BEGIN Text section

Depending on where you live or grow up, you may become accustomed to a certain type of teacher. You may also become accustomed to a certain type of doctor, or professional. All of your teachers may have been young women, who were attractive and intelligent. All of your doctors may have appeared to be professional and trustworthy. It may have gone unnoticed, but many of your stereotypical professionals may have been Caucasian.
However, these fields are becoming more and more diverse. Reports show that there has been a rise in African American teachers and doctors over the last decade. This surplus is an important one to note, especially during Black History Month. Black History month is extremely crucial, particularly in these political standings. Black History month allows us to recognize and celebrate those who have accomplished outstanding things. This month also allows us to reminisce and remember on those who have been tragically taken too soon. By remembering these people, we are remembering their journey and stance within this political world.
Throughout history, there have been many celebratory black figures that have achieved outstanding things. It is important to recognize these people and give thanks, no matter what field they belong to.
Even at Marymount Manhattan College, we are accustomed to a certain type of professional. While our professors are outstanding, it is important for us to create a variety within the teaching staff. This will help students feel more welcome, especially if they have a professor that they can relate to.
It is crucial to dispose of this stereotype that certain races belong to a certain profession. It is crucial to demonstrate to our children that in society you can be anything you want to be, regardless of your racial ethnicity.
The Washington Post reported on a black woman who was not believed to been a doctor in a time of need. A man lost consciousness on a plane, and the staff requested any medical staff onboard. When the woman, who happened to be black, stepped forward, the staff refused her assistance. While this situation is outrageous, it is not uncommon.
“I have been a teacher for the last fifteen years, and people still find the need to question my credentials. I don’t carry my diploma with me. Why do you ask me? Because I am black,” said teacher Rebecca Crabbe.

END Text section
BEGIN Records supplied

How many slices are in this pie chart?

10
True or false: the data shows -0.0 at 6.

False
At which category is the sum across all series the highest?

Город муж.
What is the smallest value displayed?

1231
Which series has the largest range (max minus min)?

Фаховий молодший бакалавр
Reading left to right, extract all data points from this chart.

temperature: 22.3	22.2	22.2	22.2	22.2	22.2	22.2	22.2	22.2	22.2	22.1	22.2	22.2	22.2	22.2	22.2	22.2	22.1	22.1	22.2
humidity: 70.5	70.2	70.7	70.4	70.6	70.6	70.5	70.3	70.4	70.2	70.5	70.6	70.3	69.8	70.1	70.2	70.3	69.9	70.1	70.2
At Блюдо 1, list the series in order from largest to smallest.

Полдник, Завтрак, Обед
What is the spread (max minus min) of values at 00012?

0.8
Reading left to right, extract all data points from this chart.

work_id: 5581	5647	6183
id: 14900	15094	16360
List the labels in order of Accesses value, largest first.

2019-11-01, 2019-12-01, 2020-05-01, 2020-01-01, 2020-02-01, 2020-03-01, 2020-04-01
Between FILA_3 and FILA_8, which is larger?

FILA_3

END Records supplied

## Work item
Resume the piece on racial diversity among teachers and doctors, starting right after the quote from teacher Rebecca Crabbe.

## Task result
Crabbe may be in a different field, but the discrimination is present in both. It is clear that people are still stuck in the mindset of only white people being in these two distinguished fields.They are beyond wrong, and have been proven so for years. “It is really sad that people still think like that. If you are skilled and talented in your field, that should be enough,” said Marymount Manhattan junior, Stephanie Algeria.
While Alverio’s comment is powerful, it has proven to not been enough. The Washington Post reaches out to women within the medical field who have had similar situations. These situations are devastating and often a huge loss of confidence.
It is important for our generation, and future generations, to be exposed to the variety of talent we have in this world. It should not be the case where whites are only perceived to be worthy of a position in these fields.
I hope it is clear that Black History Month is not the only time to celebrate the outstanding accomplishments of African Americans. People should be aware and give less attention to the color of someone’s skin. The attention should be on how a person treats their coworkers and the people they interact with. The attention should be placed on their level of skill and knowledge within this field.
I think if we focus less on a persons skin color, and more on their abilities as a professional, the world will be filled with less hate and discrimination.
This Black History Month should have emphasis on all of the wonderful accomplishments our African-American professionals have achieved thus far. I am more than confident that we will be expecting many more outstanding achievements from their community.